Text passage -
● ● ● ● ● ● ●
At one point my brain I had forgetten that xchg can not take two memory
arguments and had hoped to be able to provide stronger guarnatees than I
can.  Which is where I think the structure of exchange_pids came from.

I do agree the clearer we can write things, the easier it is for
someone else to come along and follow.

We can not use a remove and reinser model because that does break rcu
accesses, and complicates everything else.  With a swap model we have
the struct pids pointer at either of the tasks that are swapped but
never at nothing.  With a remove/reinsert model we have to deal the
addittional possibility of the pids not pointing at a thread at all
which can result in things like signals not being delivered at all.

I played with it a bit and the best I have been able to come up is:

	void hlist_swap_before_rcu(struct hlist_node *left, struct hlist_node *right)
	{
		struct hlist_node **lpprev = left->pprev;
		struct hlist_node **rpprev = right->pprev;
	
		rcu_assign_pointer(*lpprev, right);
		rcu_assign_pointer(*rpprev, left);
		WRITE_ONCE(left->pprev,  rpprev);
		WRITE_ONCE(right->pprev, lpprev);
	}
	
	void exchange_tids(struct task_struct *left, struct task_struct *right)
● ● ● ● ● ● ●
Chart-based quiz items:
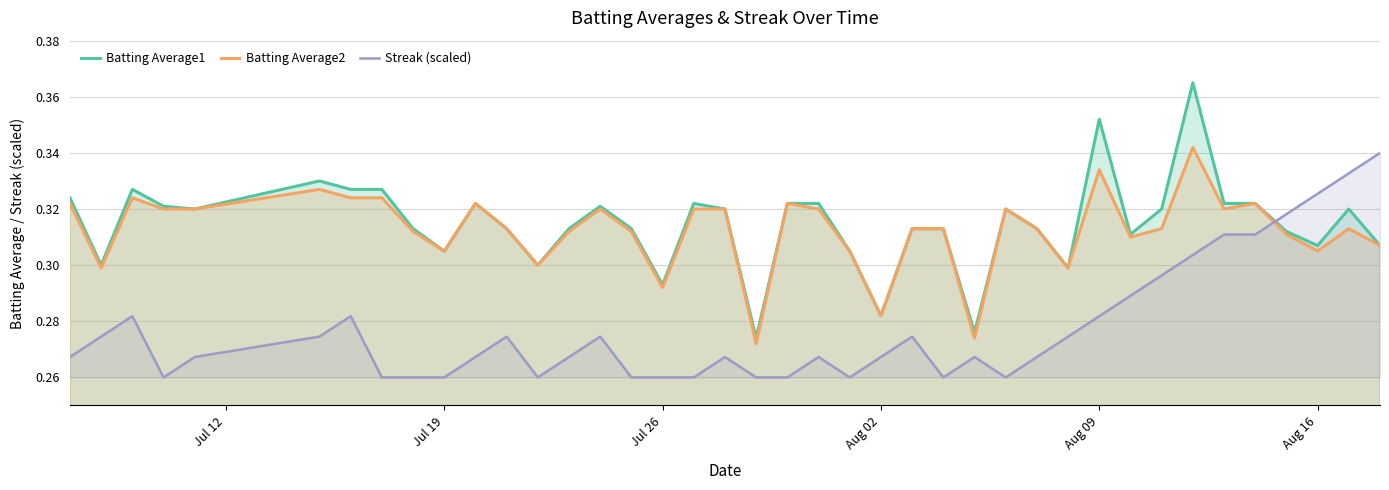

Reading left to right, extract all data points from this chart.

Batting Average1: 0.3	0.3	0.3	0.3	0.3	0.3	0.3	0.3	0.3	0.3	0.3	0.3	0.3	0.3	0.3	0.3	0.3	0.3	0.3	0.3	0.3	0.3	0.3	0.3	0.3	0.3	0.3	0.3	0.3	0.3	0.4	0.3	0.3	0.4	0.3	0.3	0.3	0.3	0.3	0.3
Batting Average2: 0.3	0.3	0.3	0.3	0.3	0.3	0.3	0.3	0.3	0.3	0.3	0.3	0.3	0.3	0.3	0.3	0.3	0.3	0.3	0.3	0.3	0.3	0.3	0.3	0.3	0.3	0.3	0.3	0.3	0.3	0.3	0.3	0.3	0.3	0.3	0.3	0.3	0.3	0.3	0.3
Streak (scaled): 0.3	0.3	0.3	0.3	0.3	0.3	0.3	0.3	0.3	0.3	0.3	0.3	0.3	0.3	0.3	0.3	0.3	0.3	0.3	0.3	0.3	0.3	0.3	0.3	0.3	0.3	0.3	0.3	0.3	0.3	0.3	0.3	0.3	0.3	0.3	0.3	0.3	0.3	0.3	0.3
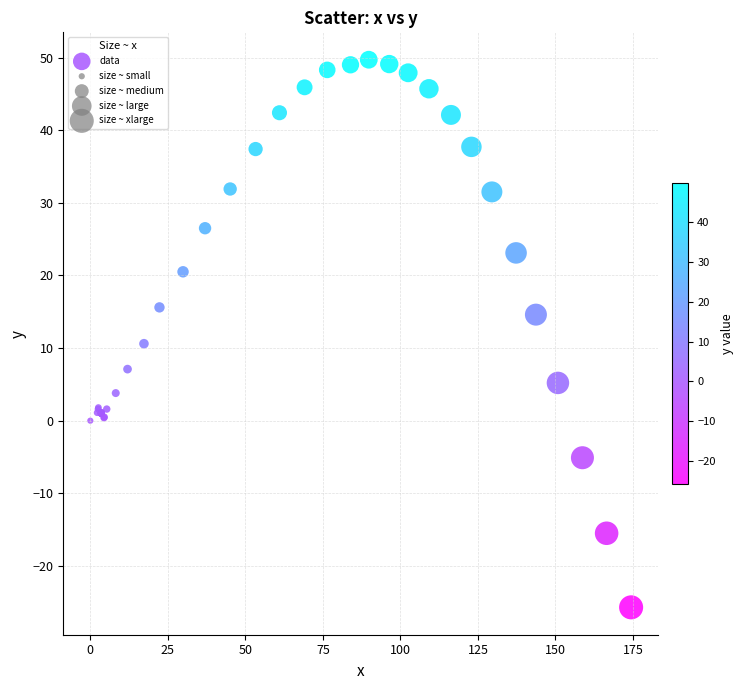

What Y value in the scatter plot is closest to 12?

10.6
● ● ● ● ● ● ●
List of tasks -
**1)** Please list every statement in the body of the function hlist_swap_before_rcu in the text.
**2)** Decide whether each statement agrees with the text, answering yes or no and quoting the words that settle it: (a) A remove-and-reinsert model would break RCU accesses. (b) Under a swap model, the struct pids pointer can end up pointing at nothing. (c) xchg can take two memory arguments.
The records were taken from a different source than the text.

Task responses -
**1)**
struct hlist_node **lpprev = left->pprev;
struct hlist_node **rpprev = right->pprev;
rcu_assign_pointer(*lpprev, right);
rcu_assign_pointer(*rpprev, left);
WRITE_ONCE(left->pprev,  rpprev);
WRITE_ONCE(right->pprev, lpprev);

**2)**
(a) Yes: "that does break rcu accesses"
(b) No: "never at nothing"
(c) No: "xchg can not take two memory arguments"